Au printemps, il y aura surtout de la place pour les insubmersibles. Chez Albin Michel, qui publiera Mary Higgins Clark et Didier Van Cauwelaert, "nous ne changeons rien en fiction, affirme Agnès Fruman. Les gens vont continuer à lire, car après les élections il y aura les vacances. Nous avons intérêt à équilibrer nos programmes mois par mois et à ne pas tout mettre au même moment ». Manuel Carcassonne parie lui aussi sur le fait que "les gens n'auront pas envie de lire que de la politique ».

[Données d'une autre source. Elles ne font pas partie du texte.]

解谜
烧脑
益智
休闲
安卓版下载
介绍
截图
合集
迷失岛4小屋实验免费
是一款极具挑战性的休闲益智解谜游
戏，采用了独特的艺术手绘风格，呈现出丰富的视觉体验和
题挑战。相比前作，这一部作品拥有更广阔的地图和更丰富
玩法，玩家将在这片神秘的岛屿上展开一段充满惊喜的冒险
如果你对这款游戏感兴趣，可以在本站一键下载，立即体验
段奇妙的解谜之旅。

Les maisons moins concernées par l'actualité adoptent, elles, une stratégie offensive. "Persuadé que plus nous mettrons des titres importants dans des mois réputés creux, plus nous aurons de chances d'empêcher la déshérence des librairies », Bertrand Py, directeur éditorial d'Actes Sud, a programmé de la littérature, française et étrangère, dont le nouveau roman de Russel Banks en mars (Lointain souvenir de la peau), un roman de jeunesse d'Henry Bauchau, et même un premier roman en mai. "Il faut que l'édition reste imperturbable, qu'elle croie à sa capacité à imposer des événements. On ne va pas courber le dos ou se faire discret pour passer entre les gouttes d'une actualité politique. Nous devons faire notre propre barouf ! 2011 nous montre que l'édition littéraire arrive à se faufiler dans l'actualité. »
Garder le cap
Chez Gallimard, Yvon Girard, responsable du développement éditorial, assure que les élections ne bouleversent pas les programmes. "Je n'imagine pas qu'il faille infléchir nos choix uniquement en obéissant au postulat que les librairies vont être vides et que les gens ne liront que des journaux. Notre souci, comme tout éditeur, est d'avoir chaque mois un ou deux titres phares qui tirent la production, et d'équilibrer notre programme. » Avant le nouveau livre de Marc Dugain en mai, la maison publiera ceux de Philippe Sollers, d'Anne Wiazemski, de Franz-Olivier Giesbert (janvier), de Daniel Pennac, d'Eric Fottorino, de Martin Amis (février), de Claude Lanzmann et de Jonathan Coe (mars). Garder le cap, surtout dans un contexte compliqué pour les librairies. "Ce qu'il faut souhaiter, rappelle Yvon Girard, c'est que l'activité globale reprenne, d'abord à la fin de cette année, et au début de l'année prochaine ».